Protein Analysis and Antibodies—Protein concentrations were determined using the bicinchoninic acid assay kit (BCA-1, Sigma). Analysis of proteins on SDS-PAGE was according to Fisher et al. (15). Protein extraction in phenol and analysis by isoelectric focusing two-dimensional PAGE was according to Liska et al. (16). Proteolytic cleavage of Tidi by V8 protease and separation of peptides was as described previously (17). Mass spectrometry analysis of protein samples was performed at the mass spectrometry service units at the Hebrew University in Israel. Polyclonal antibodies against Tidi protein were prepared in rabbits by excising the protein band from polyacrylamide gels and mixing with Freund's adjuvant. Antibodies against a keyhole limpet hemocyanin-coupled synthetic peptide P31 (PEPKKGSAFKGY, amino acids 88-99; see Fig. 4) were prepared similarly and subsequently purified on a Sepharose-P31 affinity column. Antibodies against PsaD, PsaE, PsaF, PsaG, PsaH, and ribulose-bisphosphate carboxylase/oxygenase were a gift from Prof. Rachel Nechushtai at the Hebrew University in Israel. Antibodies against D1 and PsaA/B were a gift from Prof. Meir Edelman at the Weizmann Institute of Science in Israel. Antibodies against light-harvesting proteins Lhca3, 17.2, and LHC-II were a gift from Prof. Michael Hippler at the Friedrich-Schiller University of Jena, Germany. Immunolocalization was done according to Ref. 15.

Preparation of Thylakoid Membranes from D. salina—Cultures containing 2-3 x 10⁶ cell/ml were filtered through Miracloth®, and cells were washed and osmotically lysed essentially as described earlier (18). Briefly, cells were washed in an isoosmotic glycerol buffer and osmotically lysed by a 3-fold dilution. Thylakoid membranes were collected by centrifugation (15 min at 4,000 x g at 4 °C) and further purified by centrifugation (12,000 x g, 20 min 4 °C) on a 0-25% Percoll gradient in suspension buffer (0.4 M glycerol, 10 mM Tris-MOPS, pH 7.2, 10 mM KCl, 2 mM MgCl₂ plus protease inhibitors). The upper green band was collected and washed twice with glycerol buffer, and aliquots were stored in liquid nitrogen until further use.

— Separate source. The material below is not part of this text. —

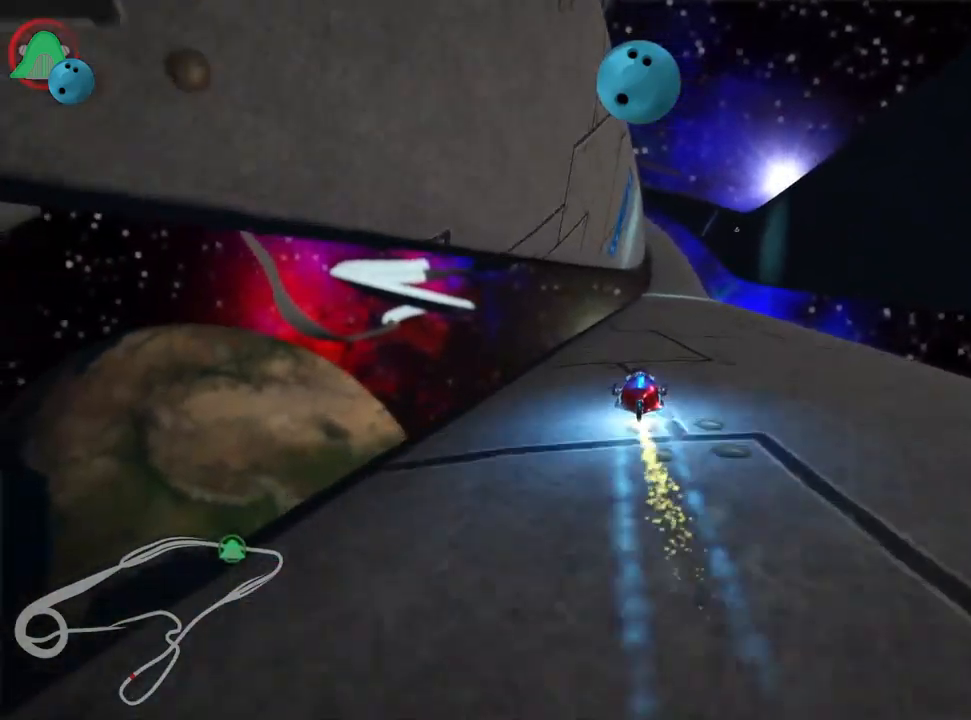
{"keys": ["left", "skid", "up"], "events": [[17, "right", "down"], [317, "right", "up"], [367, "skid", "down"], [384, "left", "down"]]}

Cloning and Northern Blot Analysis—Total RNA was prepared from 5 x 10⁸ cell samples, harvested 38 h after transfer to iron-depleted medium, with the RNeasy maxi kit (Qiagen, Hilden, Germany). Poly(A)⁺ mRNA was isolated using the poly(A)⁺ tract mRNA isolation kit (Promega, Madison, WI). Synthesis of cDNA using 4 µg of mRNA was with the thermostable avian myeloblastosis virus-reverse transcriptase (Sigma). The cDNA was used as template in PCR performed with degenerate primers designed from peptide sequences (5'-sense GGC AAG GCY GGN GTN ATH CC; 5'-antisense AC GGA GCC GGG YTC CTT RTA YTC YTG). Specific products were enriched using a second PCR with nested primers. PCR products were extracted from the gel by GenElute^TM-agarose spin column (Supelco, Bellefonte, PA), subcloned into pTZ57R vector using the InsT/Aclone^TM PCR product cloning kit (Fermentas, Vilnius, Lithuania), and sequenced. Specific primers were synthesized from the positive clone and used in 3'- and 5'-rapid amplification of cDNA ends reactions using the Smart^TM rapid amplification of cDNA ends cDNA amplification kit (Clontech). Northern blot analysis was done according to Schwarz et al. (19) using an 813-bp probe from the 5' end of Tidi cDNA, which was labeled using the random-primed DNA labeling kit (Roche Applied Science).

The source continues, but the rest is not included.